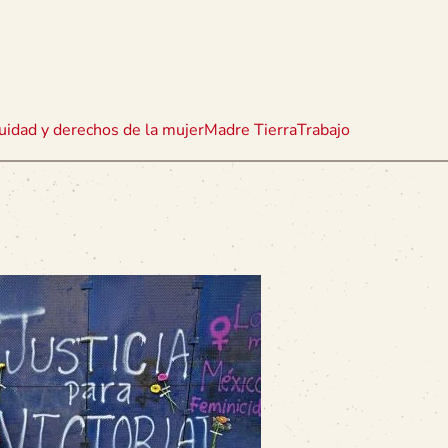
uidad y derechos de la mujer
Madre Tierra
Trabajo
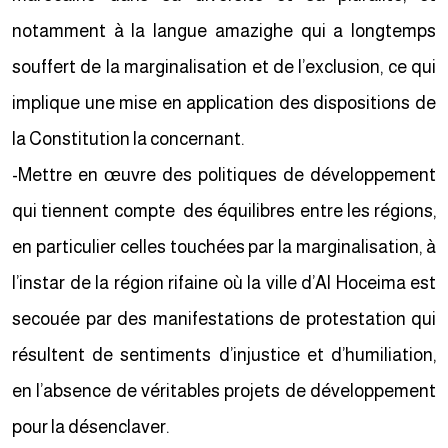
notamment à la langue amazighe qui a longtemps
souffert de la marginalisation et de l’exclusion, ce qui
implique une mise en application des dispositions de
la Constitution la concernant.
-Mettre en œuvre des politiques de développement
qui tiennent compte des équilibres entre les régions,
en particulier celles touchées par la marginalisation, à
l’instar de la région rifaine où la ville d’Al Hoceima est
secouée par des manifestations de protestation qui
résultent de sentiments d’injustice et d’humiliation,
en l’absence de véritables projets de développement
pour la désenclaver.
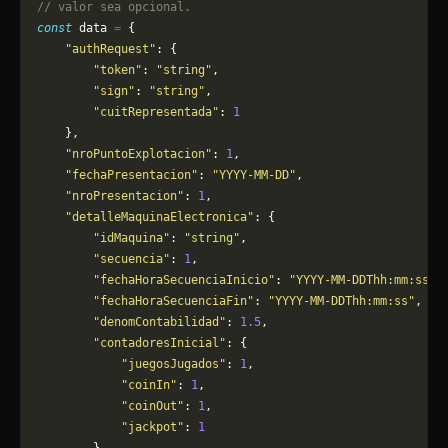
// valor sea opcional.
const
 data 
=
 {
    "authRequest"
: {
        "token"
: 
"string"
,
        "sign"
: 
"string"
,
        "cuitRepresentada"
: 
1
    },
    "nroPuntoExplotacion"
: 
1
,
    "fechaPresentacion"
: 
"YYYY-MM-DD"
,
    "nroPresentacion"
: 
1
,
    "detalleMaquinaElectronica"
: {
        "idMaquina"
: 
"string"
,
        "secuencia"
: 
1
,
        "fechaHoraSecuenciaInicio"
: 
"YYYY-MM-DDThh:mm:ss"
,
        "fechaHoraSecuenciaFin"
: 
"YYYY-MM-DDThh:mm:ss"
,
        "denomContabilidad"
: 
1.5
,
        "contadoresInicial"
: {
            "juegosJugados"
: 
1
,
            "coinIn"
: 
1
,
            "coinOut"
: 
1
,
            "jackpot"
: 
1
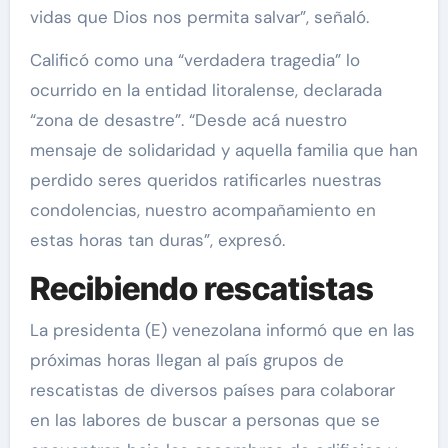
vidas que Dios nos permita salvar”, señaló.
Calificó como una “verdadera tragedia” lo
ocurrido en la entidad litoralense, declarada
“zona de desastre”. “Desde acá nuestro
mensaje de solidaridad y aquella familia que han
perdido seres queridos ratificarles nuestras
condolencias, nuestro acompañamiento en
estas horas tan duras”, expresó.
Recibiendo rescatistas
La presidenta (E) venezolana informó que en las
próximas horas llegan al país grupos de
rescatistas de diversos países para colaborar
en las labores de buscar a personas que se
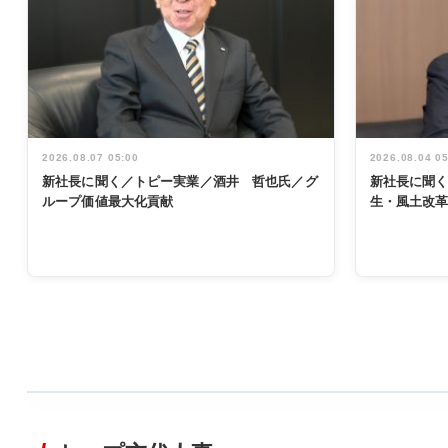
2026.08.07 05:00
2026.08.04 0
新社長に聞く／トピー実業／酒井 哲也氏／グ
新社長に聞
ループ価値最大化貢献
生・風土改
WORKING
STYLE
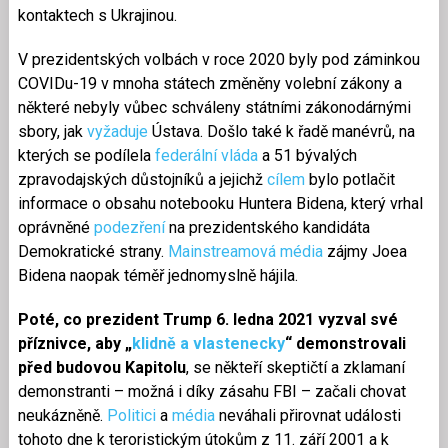
kontaktech s Ukrajinou.
V prezidentských volbách v roce 2020 byly pod záminkou
COVIDu-19 v mnoha státech změněny volební zákony a
některé nebyly vůbec schváleny státními zákonodárnými
sbory, jak
vyžaduje
Ústava. Došlo také k řadě manévrů, na
kterých se podílela
federální vláda
a 51 bývalých
zpravodajských důstojníků a jejichž
cílem
bylo potlačit
informace o obsahu notebooku Huntera Bidena, který vrhal
oprávněné
podezření
na prezidentského kandidáta
Demokratické strany.
Mainstreamová média
zájmy Joea
Bidena naopak téměř jednomyslně hájila.
Poté, co prezident Trump 6. ledna 2021 vyzval své
příznivce, aby „
klidně a vlastenecky
“ demonstrovali
před budovou Kapitolu
, se někteří skeptičtí a zklamaní
demonstranti – možná i díky zásahu FBI – začali chovat
neukázněně.
Politici
a
média
neváhali přirovnat události
tohoto dne k teroristickým útokům z 11. září 2001 a k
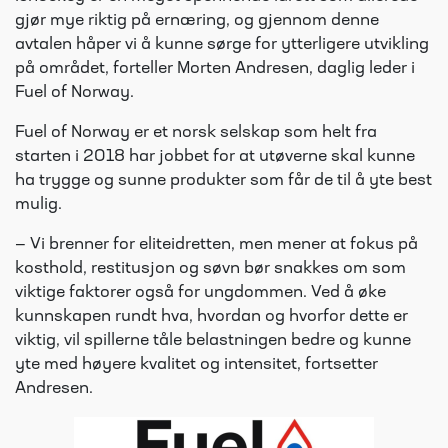
gjør mye riktig på ernæring, og gjennom denne
avtalen håper vi å kunne sørge for ytterligere utvikling
på området, forteller Morten Andresen, daglig leder i
Fuel of Norway.
Fuel of Norway er et norsk selskap som helt fra
starten i 2018 har jobbet for at utøverne skal kunne
ha trygge og sunne produkter som får de til å yte best
mulig.
— Vi brenner for eliteidretten, men mener at fokus på
kosthold, restitusjon og søvn bør snakkes om som
viktige faktorer også for ungdommen. Ved å øke
kunnskapen rundt hva, hvordan og hvorfor dette er
viktig, vil spillerne tåle belastningen bedre og kunne
yte med høyere kvalitet og intensitet, fortsetter
Andresen.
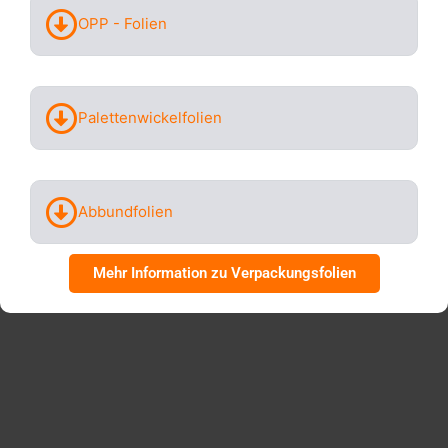
OPP - Folien
Palettenwickelfolien
Abbundfolien
Mehr Information zu Verpackungsfolien
REKLAMATIONEN VERMEIDEN MIT DER
RICHTIGEN VERPACKUNG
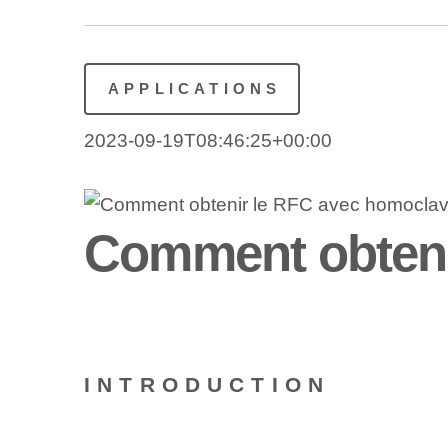
APPLICATIONS
2023-09-19T08:46:25+00:00
Comment obteni
INTRODUCTION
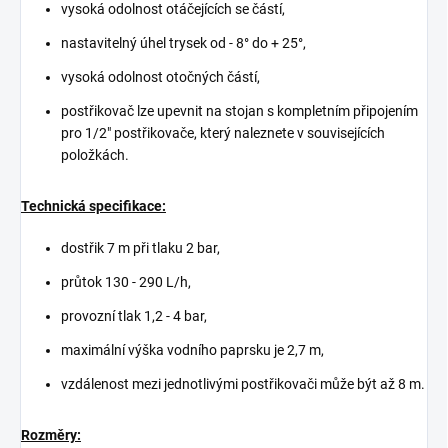
vysoká odolnost otáčejících se částí,
nastavitelný úhel trysek od - 8° do + 25°,
vysoká odolnost otočných částí,
postřikovač lze upevnit na stojan s kompletním připojením
pro 1/2" postřikovače, který naleznete v souvisejících
položkách.
Technická specifikace:
dostřik 7 m při tlaku 2 bar,
průtok 130 - 290 L/h,
provozní tlak 1,2 - 4 bar,
maximální výška vodního paprsku je 2,7 m,
vzdálenost mezi jednotlivými postřikovači může být až 8 m.
Rozměry:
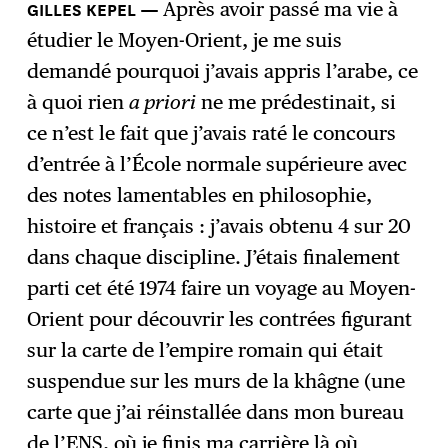
Après avoir passé ma vie à
étudier le Moyen-Orient, je me suis
demandé pourquoi j’avais appris l’arabe, ce
à quoi rien
a priori
ne me prédestinait, si
ce n’est le fait que j’avais raté le concours
d’entrée à l’École normale supérieure avec
des notes lamentables en philosophie,
histoire et français : j’avais obtenu 4 sur 20
dans chaque discipline. J’étais finalement
parti cet été 1974 faire un voyage au Moyen-
Orient pour découvrir les contrées figurant
sur la carte de l’empire romain qui était
suspendue sur les murs de la khâgne (une
carte que j’ai réinstallée dans mon bureau
de l’ENS, où je finis ma carrière là où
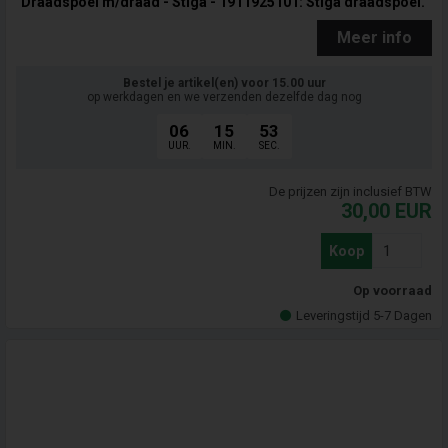
"Draadspoel m/draad - Stiga - 1911925101: Stiga draadspoel."
Meer info
Bestel je artikel(en) voor 15.00 uur
op werkdagen en we verzenden dezelfde dag nog
06
15
52
UUR.
MIN.
SEC.
De prijzen zijn inclusief BTW
30,00
EUR
Koop
Op voorraad
Leveringstijd 5-7 Dagen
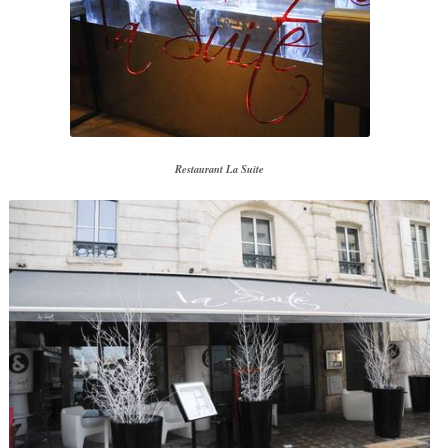
Restaurant La Suite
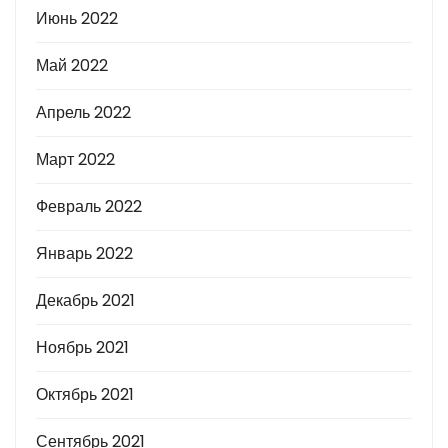
Июнь 2022
Май 2022
Апрель 2022
Март 2022
Февраль 2022
Январь 2022
Декабрь 2021
Ноябрь 2021
Октябрь 2021
Сентябрь 2021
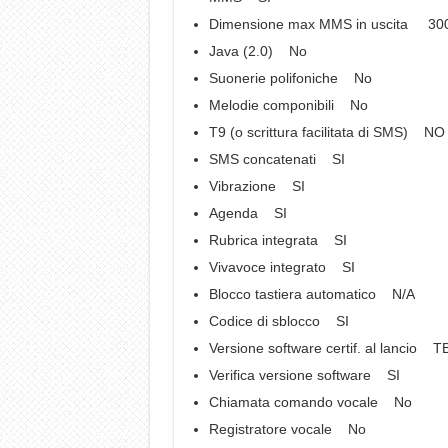
Dimensione max MMS in uscita 30
Java (2.0) No
Suonerie polifoniche No
Melodie componibili No
T9 (o scrittura facilitata di SMS) NO
SMS concatenati SI
Vibrazione SI
Agenda SI
Rubrica integrata SI
Vivavoce integrato SI
Blocco tastiera automatico N/A
Codice di sblocco SI
Versione software certif. al lancio T
Verifica versione software SI
Chiamata comando vocale No
Registratore vocale No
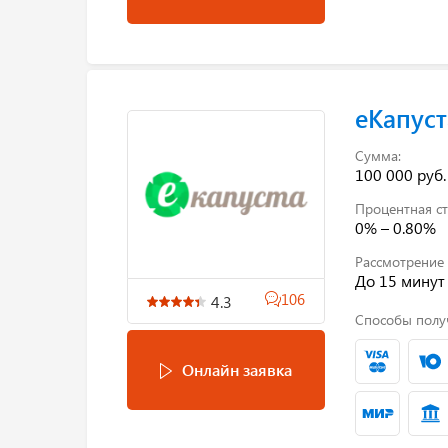
еКапуст
Сумма:
100 000 руб.
Процентная ст
0% – 0.80%
Рассмотрение 
До 15 минут
106
4.3
Способы полу
Онлайн заявка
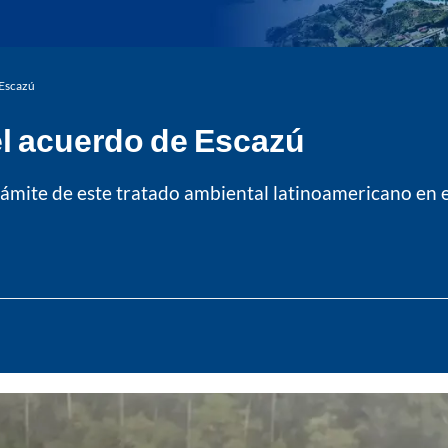
 Escazú
el acuerdo de Escazú
rámite de este tratado ambiental latinoamericano en 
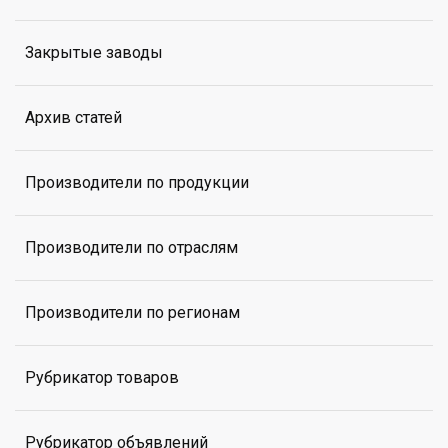
Закрытые заводы
Архив статей
Производители по продукции
Производители по отраслям
Производители по регионам
Рубрикатор товаров
Рубрикатор объявлений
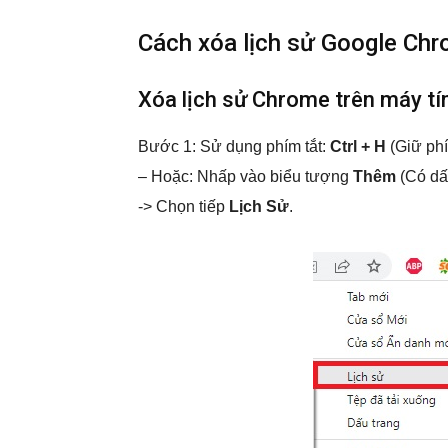
Cách xóa lịch sử Google Ch
Xóa lịch sử Chrome trên máy tí
Bước 1: Sử dụng phím tắt:
Ctrl + H
(Giữ phí
– Hoặc: Nhấp vào biểu tượng
Thêm
(Có dấ
-> Chọn tiếp
Lịch Sử
.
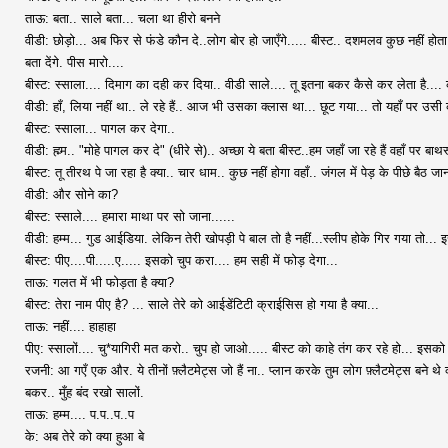
ताऊ: बता.. साले बता... चला था हीरो बनने
वीडी: छोड़ो... अब फिर से फंडे कौन दे..लोग बोर हो जाएँगे..... बीस्ट.. दशमलव कुछ नहीं
बता देंगे. पीस मारो....
बीस्ट: स्साला.... दिमाग का दही कर दिया.. वीडी साले.... तू इतना बकर कैसे कर लेता है....
वीडी: हाँ, लिया नहीं था.. ले रहे हैं.. आज भी उसका क्लास था... छूट गया... तो यहाँ पर उसी 
बीस्ट: स्साला... पागल कर देगा..
वीडी: ह्म्म.. "मोहे पागल कर दे" (धीरे से).. अच्छा ये बता बीस्ट..हम जहाँ जा रहे हैं वहाँ पर बा
बीस्ट: तू तीरथ पे जा रहा है क्या.. चार धाम.. कुछ नहीं होगा वहाँ.. जंगल में पेड़ के पीछे बैठ ज
वीडी: और सोने का?
बीस्ट: स्साले.... हमारा माथा पर सो जाना......
वीडी: हम्म... गुड आईडिया. लेकिन तेरी खोपड़ी पे बाल तो है नहीं...स्लीप होके गिर गया तो..
बीस्ट: पीए....पी.....ए..... इसको चुप करा.... हम सही में फोड़ देगा...
ताऊ: गलत में भी फोड़ता है क्या?
बीस्ट: तेरा नाम पीए है? ... साले तेरे को आईडेंटिटी क्राईसिस हो गया है क्या...
ताऊ: नहीं.... हाहाहा
पीए: स्सालों.... चु*यागिरी मत करो.. चुप हो जाओ..... बीस्ट को काहे तंग कर रहे हो... इसको
रजनी: आ गएँ एक और. ये तीनों फ़्लैटमेट्स जो हैं ना.. प्लान करके तुम लोग फ़्लैटमेट्स बने थे
बकर.. मुँह बंद रखो सालों.
ताऊ: हम्म.... प.प..प..प
के: अब तेरे को क्या हुआ बे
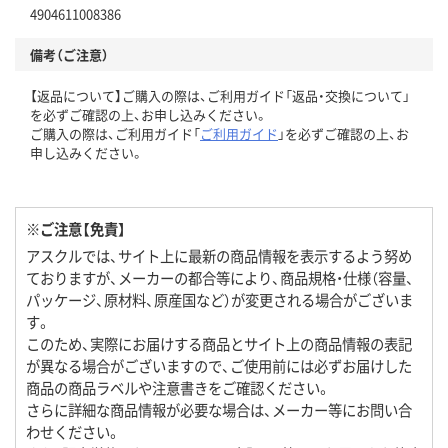
4904611008386
備考（ご注意）
【返品について】ご購入の際は、ご利用ガイド「返品・交換について」
を必ずご確認の上、お申し込みください。
ご購入の際は、ご利用ガイド「
ご利用ガイド
」を必ずご確認の上、お
申し込みください。
※ご注意【免責】
アスクルでは、サイト上に最新の商品情報を表示するよう努め
ておりますが、メーカーの都合等により、商品規格・仕様（容量、
パッケージ、原材料、原産国など）が変更される場合がございま
す。
このため、実際にお届けする商品とサイト上の商品情報の表記
が異なる場合がございますので、ご使用前には必ずお届けした
商品の商品ラベルや注意書きをご確認ください。
さらに詳細な商品情報が必要な場合は、メーカー等にお問い合
わせください。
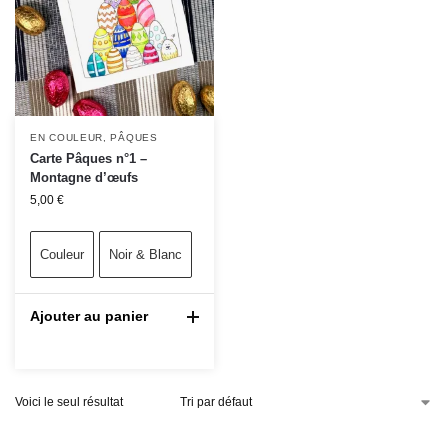
EN COULEUR
,
PÂQUES
Carte Pâques n°1 –
Montagne d’œufs
5,00
€
Couleur
Noir & Blanc
Ajouter au panier
Voici le seul résultat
☆ ☆ ☆ ☆
--- Work instruction ---
Render the lines of the material, from the line containing "OPP - Folien" up to and including the line containing "INTRODUCTION", as a Markdown table with the columns Row and Text, one row per line. Omit blank lines and leave the pictures out.

--- Response ---
| Row | Text |
|---|---|
| 1 | OPP - Folien |
| 2 | Palettenwickelfolien |
| 3 | Abbundfolien |
| 4 | Mehr Information zu Verpackungsfolien |
| 5 | REKLAMATIONEN VERMEIDEN MIT DER |
| 6 | RICHTIGEN VERPACKUNG |
| 7 | APPLICATIONS |
| 8 | 2023-09-19T08:46:25+00:00 |
| 9 | Comment obteni |
| 10 | INTRODUCTION |